━━━ Material supplied
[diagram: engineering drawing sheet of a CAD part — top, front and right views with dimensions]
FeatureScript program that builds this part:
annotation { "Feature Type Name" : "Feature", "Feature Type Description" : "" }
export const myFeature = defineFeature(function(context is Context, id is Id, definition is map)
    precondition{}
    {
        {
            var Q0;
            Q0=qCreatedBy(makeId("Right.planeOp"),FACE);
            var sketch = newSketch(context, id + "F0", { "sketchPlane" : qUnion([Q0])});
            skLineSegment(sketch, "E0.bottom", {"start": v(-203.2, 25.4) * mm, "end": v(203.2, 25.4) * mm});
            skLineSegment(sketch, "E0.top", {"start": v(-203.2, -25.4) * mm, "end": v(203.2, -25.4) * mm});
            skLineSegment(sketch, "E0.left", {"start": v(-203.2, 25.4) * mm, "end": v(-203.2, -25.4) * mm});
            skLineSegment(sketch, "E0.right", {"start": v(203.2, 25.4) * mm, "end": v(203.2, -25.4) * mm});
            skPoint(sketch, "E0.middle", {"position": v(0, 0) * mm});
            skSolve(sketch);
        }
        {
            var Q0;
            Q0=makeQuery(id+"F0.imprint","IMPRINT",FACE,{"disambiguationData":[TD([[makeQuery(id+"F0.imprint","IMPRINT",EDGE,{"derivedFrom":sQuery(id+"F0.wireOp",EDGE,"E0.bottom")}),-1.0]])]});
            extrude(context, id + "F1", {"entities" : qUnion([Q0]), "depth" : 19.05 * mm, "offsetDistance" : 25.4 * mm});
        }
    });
━━━━━━
━━━ Material supplied
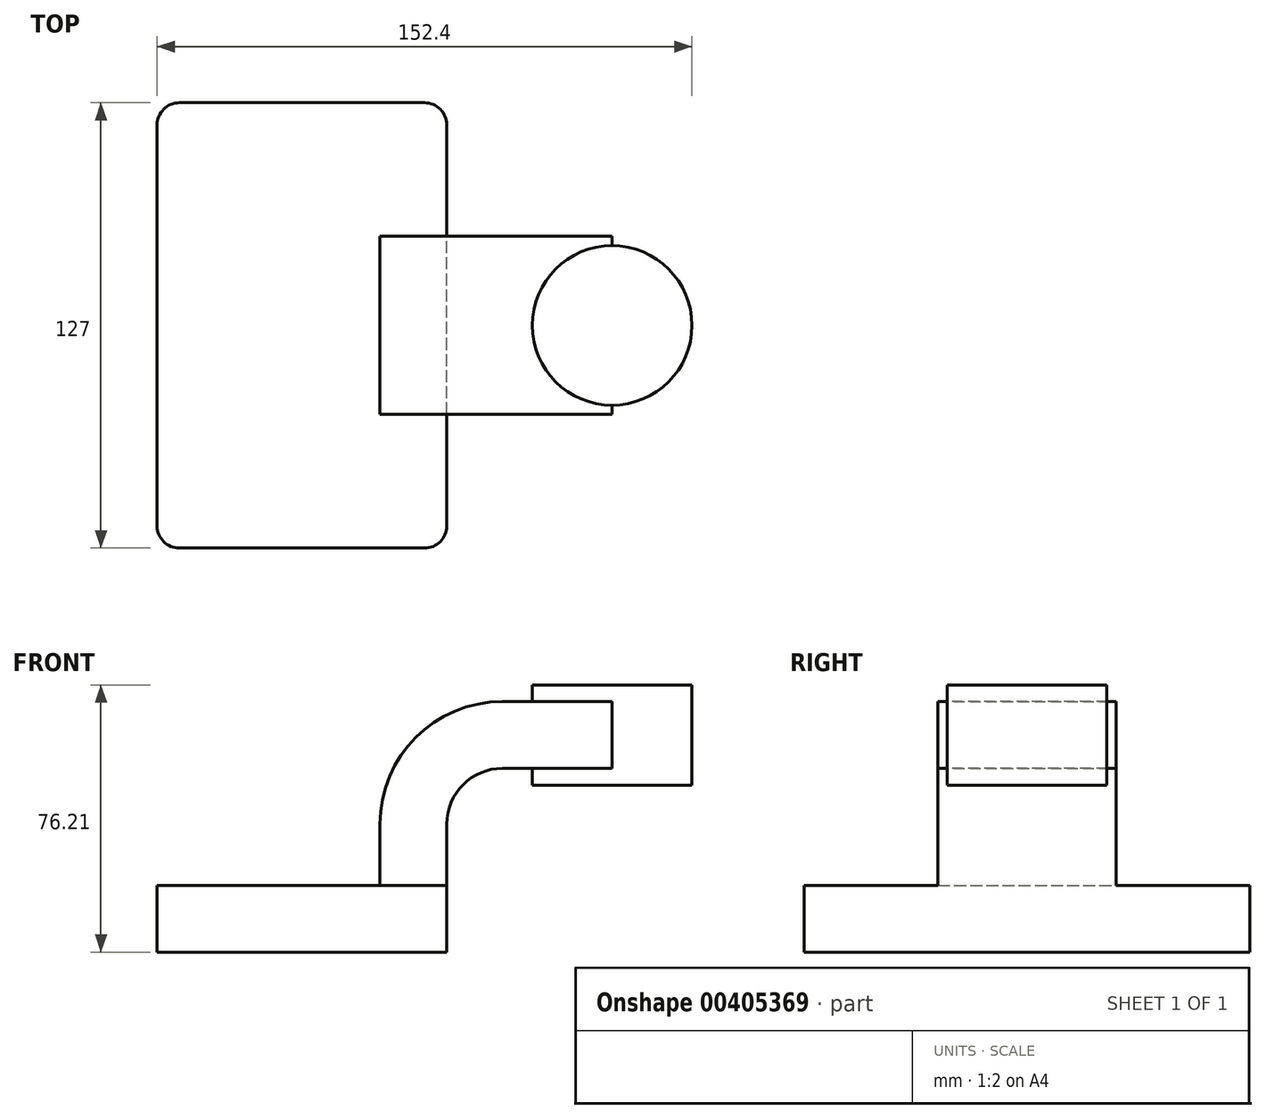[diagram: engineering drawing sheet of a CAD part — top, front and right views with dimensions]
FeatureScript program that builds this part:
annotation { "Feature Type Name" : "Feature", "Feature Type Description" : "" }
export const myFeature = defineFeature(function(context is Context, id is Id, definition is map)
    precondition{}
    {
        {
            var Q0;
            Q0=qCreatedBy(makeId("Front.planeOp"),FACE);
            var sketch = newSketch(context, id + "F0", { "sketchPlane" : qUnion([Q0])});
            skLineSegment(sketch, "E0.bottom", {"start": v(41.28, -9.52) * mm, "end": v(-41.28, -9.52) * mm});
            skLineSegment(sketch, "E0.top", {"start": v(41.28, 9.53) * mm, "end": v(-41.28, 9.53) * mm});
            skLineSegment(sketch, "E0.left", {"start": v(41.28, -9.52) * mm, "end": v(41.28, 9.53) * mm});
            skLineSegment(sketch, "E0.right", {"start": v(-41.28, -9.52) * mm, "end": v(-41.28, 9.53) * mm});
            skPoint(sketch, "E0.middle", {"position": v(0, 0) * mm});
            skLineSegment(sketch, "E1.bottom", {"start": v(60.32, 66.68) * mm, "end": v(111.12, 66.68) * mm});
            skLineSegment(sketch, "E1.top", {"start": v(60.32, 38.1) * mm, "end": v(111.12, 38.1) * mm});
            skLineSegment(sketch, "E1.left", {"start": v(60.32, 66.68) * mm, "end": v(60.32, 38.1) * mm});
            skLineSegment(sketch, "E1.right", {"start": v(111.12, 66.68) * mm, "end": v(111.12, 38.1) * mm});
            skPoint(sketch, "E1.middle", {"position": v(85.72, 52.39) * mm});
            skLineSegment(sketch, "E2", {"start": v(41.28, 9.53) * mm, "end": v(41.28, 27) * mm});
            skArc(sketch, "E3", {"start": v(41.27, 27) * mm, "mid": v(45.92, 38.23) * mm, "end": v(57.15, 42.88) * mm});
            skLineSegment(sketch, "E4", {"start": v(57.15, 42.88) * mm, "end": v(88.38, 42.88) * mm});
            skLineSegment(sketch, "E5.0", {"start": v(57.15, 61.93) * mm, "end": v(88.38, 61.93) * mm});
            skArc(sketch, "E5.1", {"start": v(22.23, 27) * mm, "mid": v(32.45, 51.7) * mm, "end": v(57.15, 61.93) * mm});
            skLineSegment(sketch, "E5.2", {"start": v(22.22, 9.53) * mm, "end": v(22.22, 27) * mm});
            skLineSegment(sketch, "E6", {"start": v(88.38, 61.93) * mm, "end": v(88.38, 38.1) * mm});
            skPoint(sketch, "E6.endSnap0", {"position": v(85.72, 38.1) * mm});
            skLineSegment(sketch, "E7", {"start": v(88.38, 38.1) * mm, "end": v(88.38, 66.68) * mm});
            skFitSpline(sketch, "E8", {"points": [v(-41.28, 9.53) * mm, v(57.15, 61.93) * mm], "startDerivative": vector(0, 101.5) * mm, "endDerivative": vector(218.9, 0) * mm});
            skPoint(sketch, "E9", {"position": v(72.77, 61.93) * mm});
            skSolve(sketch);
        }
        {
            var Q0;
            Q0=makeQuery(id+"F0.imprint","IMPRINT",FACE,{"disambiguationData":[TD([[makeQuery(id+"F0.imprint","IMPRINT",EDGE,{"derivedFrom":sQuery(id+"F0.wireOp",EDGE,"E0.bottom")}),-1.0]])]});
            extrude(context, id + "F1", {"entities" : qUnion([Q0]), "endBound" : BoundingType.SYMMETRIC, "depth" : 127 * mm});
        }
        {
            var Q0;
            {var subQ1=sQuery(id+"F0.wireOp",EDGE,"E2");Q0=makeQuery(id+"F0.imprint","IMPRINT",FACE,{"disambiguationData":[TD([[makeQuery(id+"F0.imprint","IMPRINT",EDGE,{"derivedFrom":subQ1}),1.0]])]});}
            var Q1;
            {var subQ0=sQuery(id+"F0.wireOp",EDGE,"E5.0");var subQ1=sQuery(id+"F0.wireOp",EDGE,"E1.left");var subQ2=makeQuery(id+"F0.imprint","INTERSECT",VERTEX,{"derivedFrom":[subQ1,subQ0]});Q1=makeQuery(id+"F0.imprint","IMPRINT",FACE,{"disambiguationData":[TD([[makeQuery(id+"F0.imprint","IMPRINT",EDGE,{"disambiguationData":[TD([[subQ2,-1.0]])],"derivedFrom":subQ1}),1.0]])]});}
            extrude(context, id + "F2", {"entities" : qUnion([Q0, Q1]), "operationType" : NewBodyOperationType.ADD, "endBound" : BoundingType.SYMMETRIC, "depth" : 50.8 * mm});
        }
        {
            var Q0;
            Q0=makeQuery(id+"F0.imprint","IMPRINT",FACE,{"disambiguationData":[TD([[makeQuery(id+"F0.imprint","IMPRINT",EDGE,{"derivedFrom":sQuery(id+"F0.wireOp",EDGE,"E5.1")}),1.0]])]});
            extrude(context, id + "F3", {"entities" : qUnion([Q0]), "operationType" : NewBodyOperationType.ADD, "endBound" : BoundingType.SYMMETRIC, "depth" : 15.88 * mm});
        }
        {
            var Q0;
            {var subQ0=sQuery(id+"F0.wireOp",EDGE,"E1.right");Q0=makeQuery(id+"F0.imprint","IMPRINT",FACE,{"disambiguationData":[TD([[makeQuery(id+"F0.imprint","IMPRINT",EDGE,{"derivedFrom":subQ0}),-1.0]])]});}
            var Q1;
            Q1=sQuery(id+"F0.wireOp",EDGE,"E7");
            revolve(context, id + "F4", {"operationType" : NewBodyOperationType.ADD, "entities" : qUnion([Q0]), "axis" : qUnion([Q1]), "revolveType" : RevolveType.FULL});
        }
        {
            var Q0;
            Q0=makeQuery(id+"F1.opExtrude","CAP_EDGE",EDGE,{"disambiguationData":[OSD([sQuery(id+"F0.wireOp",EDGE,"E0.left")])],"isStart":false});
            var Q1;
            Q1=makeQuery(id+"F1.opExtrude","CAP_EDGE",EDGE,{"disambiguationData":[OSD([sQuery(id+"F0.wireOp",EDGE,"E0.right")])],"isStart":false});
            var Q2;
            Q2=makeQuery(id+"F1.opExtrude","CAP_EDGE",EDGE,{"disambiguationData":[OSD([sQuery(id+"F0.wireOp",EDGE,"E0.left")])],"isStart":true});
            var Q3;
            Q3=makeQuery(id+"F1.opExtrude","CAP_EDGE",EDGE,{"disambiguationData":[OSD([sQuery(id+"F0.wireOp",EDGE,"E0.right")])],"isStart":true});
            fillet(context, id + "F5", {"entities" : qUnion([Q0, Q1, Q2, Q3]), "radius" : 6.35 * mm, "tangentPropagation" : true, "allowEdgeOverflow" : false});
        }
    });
━━━━━━
Task prompt: Copy out each line of the listing above that contains the string "SYMMETRIC".

Result of the exercise:
            extrude(context, id + "F1", {"entities" : qUnion([Q0]), "endBound" : BoundingType.SYMMETRIC, "depth" : 127 * mm});
            extrude(context, id + "F2", {"entities" : qUnion([Q0, Q1]), "operationType" : NewBodyOperationType.ADD, "endBound" : BoundingType.SYMMETRIC, "depth" : 50.8 * mm});
            extrude(context, id + "F3", {"entities" : qUnion([Q0]), "operationType" : NewBodyOperationType.ADD, "endBound" : BoundingType.SYMMETRIC, "depth" : 15.88 * mm});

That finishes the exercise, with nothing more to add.